Keywords: adaptive design; real world evidence; sample size re-estimation; historical control

Sample size re-estimation has been a useful tool in study design to evaluate if the trial sample size needs to be increased to achieve enough power to detect an expected treatment effect during an interim look. For the clinical studies which patient population is small, to have a fully powered randomized controlled trails is very challenging. In such situation, to borrowing or extrapolate information from real world evidence or real-world data has been well applied in trial design. Depending on the disease indications, real-world data can be sourced from historical trials, natural history studies, and other registries. High quality real-world data, if leveraged properly, has the potential to generate real-world evidence to assist interim decision-making, lower enrollment burden, and reduce study timeline and costs.
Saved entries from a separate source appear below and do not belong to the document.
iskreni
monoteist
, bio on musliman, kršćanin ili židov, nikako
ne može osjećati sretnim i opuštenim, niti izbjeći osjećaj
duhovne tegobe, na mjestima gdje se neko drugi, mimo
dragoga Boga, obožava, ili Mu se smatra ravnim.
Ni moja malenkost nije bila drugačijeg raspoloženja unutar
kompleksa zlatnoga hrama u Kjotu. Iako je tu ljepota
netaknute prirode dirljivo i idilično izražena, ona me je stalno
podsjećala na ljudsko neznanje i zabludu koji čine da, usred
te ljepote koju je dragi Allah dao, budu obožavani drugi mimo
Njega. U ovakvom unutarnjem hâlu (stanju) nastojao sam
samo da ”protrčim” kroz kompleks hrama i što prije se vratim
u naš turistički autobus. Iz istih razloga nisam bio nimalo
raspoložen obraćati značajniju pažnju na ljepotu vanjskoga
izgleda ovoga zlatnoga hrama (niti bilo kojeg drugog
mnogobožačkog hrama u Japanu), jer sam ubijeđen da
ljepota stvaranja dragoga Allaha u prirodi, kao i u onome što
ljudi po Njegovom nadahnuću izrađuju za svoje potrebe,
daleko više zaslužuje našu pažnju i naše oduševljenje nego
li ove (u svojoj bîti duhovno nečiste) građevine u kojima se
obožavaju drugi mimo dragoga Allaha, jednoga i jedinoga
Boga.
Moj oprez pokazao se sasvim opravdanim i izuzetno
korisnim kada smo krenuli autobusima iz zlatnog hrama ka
In this research work, we focus on how sample size re-estimation approach can be applied with the use of historical control to boost trial efficiency. With proper borrowing from historical control, some of the challenges in these high unmet medical need studies could be resolved considerably, e.g. decrease in trial sample size, shorter trial duration, patient being protected from further exposure in potential futile treatment. We examine the strategy in pediatric Type II diabetes trials where recruitment has been challenging and the completion is hardly on time. Simulations under various scenarios, such as borrowing ratio or matching method, are conducted to assess the borrowing strategies, in combination of sample size re-estimation. The type I error for each strategy is reported and compared to demonstrate how the type I error has been controlled. Comparison of power and reductions in sample size are reported to demonstrate the advantages of proposed methods.